Repeat word for word only the lines of the material that run from the one containing "4 h 16 min." through the final line.
>> Begin Data for this exercise
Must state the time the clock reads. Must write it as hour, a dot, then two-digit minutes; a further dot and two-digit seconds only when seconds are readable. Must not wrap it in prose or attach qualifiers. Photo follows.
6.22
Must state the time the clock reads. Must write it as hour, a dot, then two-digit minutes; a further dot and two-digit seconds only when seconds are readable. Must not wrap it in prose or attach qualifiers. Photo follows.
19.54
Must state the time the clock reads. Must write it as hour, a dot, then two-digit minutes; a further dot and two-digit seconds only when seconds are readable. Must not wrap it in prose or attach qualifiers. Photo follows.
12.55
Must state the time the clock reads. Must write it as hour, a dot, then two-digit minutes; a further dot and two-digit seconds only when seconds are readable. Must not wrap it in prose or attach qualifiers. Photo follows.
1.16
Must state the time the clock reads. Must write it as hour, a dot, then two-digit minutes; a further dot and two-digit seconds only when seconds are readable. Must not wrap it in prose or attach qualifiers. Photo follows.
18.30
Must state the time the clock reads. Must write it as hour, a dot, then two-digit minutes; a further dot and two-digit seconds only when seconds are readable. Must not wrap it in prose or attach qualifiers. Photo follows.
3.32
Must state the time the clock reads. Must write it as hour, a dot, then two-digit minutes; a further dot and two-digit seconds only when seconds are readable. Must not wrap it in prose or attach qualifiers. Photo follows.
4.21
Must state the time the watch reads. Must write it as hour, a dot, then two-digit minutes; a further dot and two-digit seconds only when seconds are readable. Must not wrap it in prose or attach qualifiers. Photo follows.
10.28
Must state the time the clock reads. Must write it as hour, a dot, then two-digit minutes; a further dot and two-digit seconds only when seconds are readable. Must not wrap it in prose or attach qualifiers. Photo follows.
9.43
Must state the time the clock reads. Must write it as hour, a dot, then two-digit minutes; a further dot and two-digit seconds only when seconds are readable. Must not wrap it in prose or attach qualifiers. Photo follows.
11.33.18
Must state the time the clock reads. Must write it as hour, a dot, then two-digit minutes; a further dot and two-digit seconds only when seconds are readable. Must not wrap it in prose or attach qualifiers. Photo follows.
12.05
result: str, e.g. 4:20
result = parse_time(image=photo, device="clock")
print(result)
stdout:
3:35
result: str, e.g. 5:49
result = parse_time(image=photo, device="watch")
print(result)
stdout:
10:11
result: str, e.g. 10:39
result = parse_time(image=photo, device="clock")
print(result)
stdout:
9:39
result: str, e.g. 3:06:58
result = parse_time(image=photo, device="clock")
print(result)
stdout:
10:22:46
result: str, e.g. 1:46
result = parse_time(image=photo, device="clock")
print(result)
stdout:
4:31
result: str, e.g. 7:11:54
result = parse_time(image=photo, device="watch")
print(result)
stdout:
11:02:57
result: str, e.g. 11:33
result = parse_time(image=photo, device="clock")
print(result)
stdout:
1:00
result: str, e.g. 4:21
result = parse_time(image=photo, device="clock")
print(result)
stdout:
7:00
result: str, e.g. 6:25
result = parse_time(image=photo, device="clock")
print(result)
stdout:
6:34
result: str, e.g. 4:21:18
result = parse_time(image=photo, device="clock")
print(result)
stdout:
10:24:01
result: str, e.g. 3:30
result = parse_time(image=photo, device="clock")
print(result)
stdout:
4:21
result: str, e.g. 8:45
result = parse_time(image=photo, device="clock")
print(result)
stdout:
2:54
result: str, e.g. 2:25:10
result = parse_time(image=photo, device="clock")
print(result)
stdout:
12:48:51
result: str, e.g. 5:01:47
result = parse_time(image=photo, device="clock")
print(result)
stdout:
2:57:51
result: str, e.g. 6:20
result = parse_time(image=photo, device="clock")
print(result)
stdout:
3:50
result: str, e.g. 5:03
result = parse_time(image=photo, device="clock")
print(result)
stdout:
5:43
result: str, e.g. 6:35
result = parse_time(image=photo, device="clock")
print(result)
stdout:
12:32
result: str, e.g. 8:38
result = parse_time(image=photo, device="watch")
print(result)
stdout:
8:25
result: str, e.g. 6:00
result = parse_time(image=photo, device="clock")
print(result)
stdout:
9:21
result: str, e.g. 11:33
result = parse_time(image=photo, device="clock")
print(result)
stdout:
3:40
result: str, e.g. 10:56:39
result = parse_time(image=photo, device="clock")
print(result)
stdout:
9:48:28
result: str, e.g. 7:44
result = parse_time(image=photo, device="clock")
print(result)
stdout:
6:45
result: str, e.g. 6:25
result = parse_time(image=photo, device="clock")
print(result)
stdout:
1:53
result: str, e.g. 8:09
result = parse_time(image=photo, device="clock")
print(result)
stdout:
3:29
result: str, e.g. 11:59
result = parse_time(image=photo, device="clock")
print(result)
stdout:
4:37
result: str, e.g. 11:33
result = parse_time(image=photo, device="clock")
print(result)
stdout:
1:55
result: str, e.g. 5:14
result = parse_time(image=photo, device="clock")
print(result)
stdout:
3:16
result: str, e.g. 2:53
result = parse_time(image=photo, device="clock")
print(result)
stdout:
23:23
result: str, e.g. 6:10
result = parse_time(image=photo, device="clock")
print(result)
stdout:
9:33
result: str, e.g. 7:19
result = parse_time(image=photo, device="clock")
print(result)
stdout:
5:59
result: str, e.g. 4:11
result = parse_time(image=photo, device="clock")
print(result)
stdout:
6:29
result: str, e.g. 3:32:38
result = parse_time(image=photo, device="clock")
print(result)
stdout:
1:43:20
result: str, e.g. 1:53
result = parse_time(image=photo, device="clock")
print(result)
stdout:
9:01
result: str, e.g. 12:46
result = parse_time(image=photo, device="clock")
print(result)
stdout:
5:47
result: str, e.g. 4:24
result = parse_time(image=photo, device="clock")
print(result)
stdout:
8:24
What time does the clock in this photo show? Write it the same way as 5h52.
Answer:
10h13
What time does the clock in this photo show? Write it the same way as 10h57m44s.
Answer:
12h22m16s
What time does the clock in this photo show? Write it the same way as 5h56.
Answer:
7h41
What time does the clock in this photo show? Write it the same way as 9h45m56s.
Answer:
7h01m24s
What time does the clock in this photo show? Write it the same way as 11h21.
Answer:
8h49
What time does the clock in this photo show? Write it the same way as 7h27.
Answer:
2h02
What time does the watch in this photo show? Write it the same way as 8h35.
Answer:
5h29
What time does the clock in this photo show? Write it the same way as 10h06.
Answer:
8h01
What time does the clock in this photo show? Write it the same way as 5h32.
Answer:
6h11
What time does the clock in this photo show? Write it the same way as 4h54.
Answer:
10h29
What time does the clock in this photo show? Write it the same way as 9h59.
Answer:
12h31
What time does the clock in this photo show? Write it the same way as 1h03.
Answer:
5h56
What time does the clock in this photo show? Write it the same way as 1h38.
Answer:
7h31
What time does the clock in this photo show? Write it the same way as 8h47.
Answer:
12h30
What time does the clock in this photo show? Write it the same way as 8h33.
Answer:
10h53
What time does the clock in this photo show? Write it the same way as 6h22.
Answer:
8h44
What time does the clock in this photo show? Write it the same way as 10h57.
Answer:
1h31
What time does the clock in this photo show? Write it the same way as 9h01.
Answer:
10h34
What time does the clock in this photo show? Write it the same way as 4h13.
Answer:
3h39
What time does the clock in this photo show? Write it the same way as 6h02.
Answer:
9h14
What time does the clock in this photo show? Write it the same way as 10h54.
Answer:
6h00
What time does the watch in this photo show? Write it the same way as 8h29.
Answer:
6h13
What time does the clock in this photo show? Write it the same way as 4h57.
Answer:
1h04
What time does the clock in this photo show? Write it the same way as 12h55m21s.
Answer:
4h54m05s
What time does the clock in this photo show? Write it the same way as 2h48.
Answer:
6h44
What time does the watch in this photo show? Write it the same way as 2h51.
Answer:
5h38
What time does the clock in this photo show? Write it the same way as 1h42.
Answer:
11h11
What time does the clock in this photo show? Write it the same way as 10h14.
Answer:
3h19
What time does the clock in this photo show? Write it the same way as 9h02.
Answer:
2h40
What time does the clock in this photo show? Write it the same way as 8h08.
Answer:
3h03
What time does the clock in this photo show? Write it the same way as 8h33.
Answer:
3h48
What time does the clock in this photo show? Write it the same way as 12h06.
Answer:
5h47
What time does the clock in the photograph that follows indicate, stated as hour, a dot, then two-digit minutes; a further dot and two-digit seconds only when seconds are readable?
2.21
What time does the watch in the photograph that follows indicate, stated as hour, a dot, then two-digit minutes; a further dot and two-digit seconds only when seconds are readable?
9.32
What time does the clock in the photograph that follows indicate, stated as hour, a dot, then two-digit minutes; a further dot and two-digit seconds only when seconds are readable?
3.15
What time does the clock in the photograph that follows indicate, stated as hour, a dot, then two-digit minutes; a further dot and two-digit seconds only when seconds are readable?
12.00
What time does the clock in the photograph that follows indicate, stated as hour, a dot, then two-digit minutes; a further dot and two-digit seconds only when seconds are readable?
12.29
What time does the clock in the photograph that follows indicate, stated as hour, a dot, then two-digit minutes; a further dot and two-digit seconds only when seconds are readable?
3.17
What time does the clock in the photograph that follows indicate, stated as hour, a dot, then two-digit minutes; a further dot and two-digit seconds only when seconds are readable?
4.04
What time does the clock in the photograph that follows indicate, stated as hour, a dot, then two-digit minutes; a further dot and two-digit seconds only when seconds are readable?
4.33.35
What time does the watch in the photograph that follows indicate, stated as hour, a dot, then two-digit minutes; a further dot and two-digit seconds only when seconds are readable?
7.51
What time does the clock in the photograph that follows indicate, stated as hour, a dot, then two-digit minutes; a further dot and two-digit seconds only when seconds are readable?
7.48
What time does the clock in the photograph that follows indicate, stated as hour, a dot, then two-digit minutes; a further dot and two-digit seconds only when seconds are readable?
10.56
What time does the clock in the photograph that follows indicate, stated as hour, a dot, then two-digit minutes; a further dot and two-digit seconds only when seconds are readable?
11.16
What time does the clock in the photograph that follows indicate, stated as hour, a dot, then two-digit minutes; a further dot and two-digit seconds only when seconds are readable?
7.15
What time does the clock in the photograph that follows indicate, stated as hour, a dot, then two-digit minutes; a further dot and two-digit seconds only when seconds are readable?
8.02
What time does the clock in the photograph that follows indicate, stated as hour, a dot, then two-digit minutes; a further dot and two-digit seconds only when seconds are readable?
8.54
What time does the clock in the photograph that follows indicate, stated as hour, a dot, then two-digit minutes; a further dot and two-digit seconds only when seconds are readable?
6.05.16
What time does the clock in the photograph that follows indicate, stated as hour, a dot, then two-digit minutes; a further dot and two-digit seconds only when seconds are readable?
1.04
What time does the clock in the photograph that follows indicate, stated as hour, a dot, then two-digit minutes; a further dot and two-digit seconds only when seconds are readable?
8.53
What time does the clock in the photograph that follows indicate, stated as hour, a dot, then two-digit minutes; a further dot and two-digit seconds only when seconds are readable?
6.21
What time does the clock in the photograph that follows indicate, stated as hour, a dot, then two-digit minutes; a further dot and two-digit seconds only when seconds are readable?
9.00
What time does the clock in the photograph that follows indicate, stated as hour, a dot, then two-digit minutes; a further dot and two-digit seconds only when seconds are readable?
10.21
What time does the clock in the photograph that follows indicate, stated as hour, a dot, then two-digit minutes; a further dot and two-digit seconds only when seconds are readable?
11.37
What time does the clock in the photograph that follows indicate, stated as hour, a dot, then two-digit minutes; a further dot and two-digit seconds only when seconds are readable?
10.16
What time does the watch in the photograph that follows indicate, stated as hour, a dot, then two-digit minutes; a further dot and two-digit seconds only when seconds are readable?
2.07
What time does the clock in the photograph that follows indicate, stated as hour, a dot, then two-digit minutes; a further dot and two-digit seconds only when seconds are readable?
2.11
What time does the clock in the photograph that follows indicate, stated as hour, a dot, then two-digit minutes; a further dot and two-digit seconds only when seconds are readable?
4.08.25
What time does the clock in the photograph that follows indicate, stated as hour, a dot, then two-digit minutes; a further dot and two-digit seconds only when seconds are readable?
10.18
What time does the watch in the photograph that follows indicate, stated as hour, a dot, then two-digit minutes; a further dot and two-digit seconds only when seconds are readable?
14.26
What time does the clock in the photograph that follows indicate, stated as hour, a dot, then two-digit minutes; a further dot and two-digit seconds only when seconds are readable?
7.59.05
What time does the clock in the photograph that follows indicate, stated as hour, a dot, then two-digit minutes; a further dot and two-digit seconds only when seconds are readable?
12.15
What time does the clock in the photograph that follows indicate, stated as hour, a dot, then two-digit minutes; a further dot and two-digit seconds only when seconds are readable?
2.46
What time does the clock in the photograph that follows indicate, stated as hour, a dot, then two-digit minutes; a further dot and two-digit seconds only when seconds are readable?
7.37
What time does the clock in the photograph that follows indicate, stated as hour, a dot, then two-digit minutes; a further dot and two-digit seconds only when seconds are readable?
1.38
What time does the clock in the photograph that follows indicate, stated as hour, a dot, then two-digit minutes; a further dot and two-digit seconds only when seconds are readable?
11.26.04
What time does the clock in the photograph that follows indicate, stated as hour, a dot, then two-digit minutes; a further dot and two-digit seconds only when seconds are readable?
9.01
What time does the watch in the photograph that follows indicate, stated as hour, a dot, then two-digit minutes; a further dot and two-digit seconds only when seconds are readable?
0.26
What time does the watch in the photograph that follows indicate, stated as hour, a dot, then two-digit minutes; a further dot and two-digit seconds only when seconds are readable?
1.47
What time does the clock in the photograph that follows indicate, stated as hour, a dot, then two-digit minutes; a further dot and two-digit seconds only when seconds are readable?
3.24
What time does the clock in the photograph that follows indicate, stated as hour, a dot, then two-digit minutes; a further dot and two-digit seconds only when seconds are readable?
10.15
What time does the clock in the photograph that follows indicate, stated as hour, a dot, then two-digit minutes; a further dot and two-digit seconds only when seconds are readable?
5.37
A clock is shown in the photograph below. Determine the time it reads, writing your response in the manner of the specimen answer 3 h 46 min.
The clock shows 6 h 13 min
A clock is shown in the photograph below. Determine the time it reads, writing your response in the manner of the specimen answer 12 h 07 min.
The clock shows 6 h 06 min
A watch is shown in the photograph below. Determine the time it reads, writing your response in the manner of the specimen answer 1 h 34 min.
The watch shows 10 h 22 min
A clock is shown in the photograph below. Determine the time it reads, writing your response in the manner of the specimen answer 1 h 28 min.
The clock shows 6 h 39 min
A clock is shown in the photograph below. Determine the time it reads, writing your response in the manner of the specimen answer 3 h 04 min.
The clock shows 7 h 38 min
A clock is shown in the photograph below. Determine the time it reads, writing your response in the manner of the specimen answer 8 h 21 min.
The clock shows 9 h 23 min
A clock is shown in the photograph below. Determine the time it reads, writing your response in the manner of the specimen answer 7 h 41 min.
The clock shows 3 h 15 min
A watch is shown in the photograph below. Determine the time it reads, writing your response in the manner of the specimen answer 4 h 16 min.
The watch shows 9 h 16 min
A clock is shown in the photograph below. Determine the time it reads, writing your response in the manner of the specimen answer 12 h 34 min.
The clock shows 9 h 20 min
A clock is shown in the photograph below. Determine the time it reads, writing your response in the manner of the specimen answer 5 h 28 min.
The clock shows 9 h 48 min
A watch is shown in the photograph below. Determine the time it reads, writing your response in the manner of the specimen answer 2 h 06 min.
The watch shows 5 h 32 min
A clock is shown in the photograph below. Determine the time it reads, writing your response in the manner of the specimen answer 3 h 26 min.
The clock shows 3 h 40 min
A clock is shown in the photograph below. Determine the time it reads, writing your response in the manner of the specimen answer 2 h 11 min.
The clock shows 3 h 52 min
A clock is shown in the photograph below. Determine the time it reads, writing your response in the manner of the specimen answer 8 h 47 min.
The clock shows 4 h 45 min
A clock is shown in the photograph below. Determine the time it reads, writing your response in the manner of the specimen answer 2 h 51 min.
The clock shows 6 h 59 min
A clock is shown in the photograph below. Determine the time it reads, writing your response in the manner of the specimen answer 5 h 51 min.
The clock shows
>> End Data for this exercise
Result of the exercise |
A watch is shown in the photograph below. Determine the time it reads, writing your response in the manner of the specimen answer 4 h 16 min.
The watch shows 9 h 16 min
A clock is shown in the photograph below. Determine the time it reads, writing your response in the manner of the specimen answer 12 h 34 min.
The clock shows 9 h 20 min
A clock is shown in the photograph below. Determine the time it reads, writing your response in the manner of the specimen answer 5 h 28 min.
The clock shows 9 h 48 min
A watch is shown in the photograph below. Determine the time it reads, writing your response in the manner of the specimen answer 2 h 06 min.
The watch shows 5 h 32 min
A clock is shown in the photograph below. Determine the time it reads, writing your response in the manner of the specimen answer 3 h 26 min.
The clock shows 3 h 40 min
A clock is shown in the photograph below. Determine the time it reads, writing your response in the manner of the specimen answer 2 h 11 min.
The clock shows 3 h 52 min
A clock is shown in the photograph below. Determine the time it reads, writing your response in the manner of the specimen answer 8 h 47 min.
The clock shows 4 h 45 min
A clock is shown in the photograph below. Determine the time it reads, writing your response in the manner of the specimen answer 2 h 51 min.
The clock shows 6 h 59 min
A clock is shown in the photograph below. Determine the time it reads, writing your response in the manner of the specimen answer 5 h 51 min.
The clock shows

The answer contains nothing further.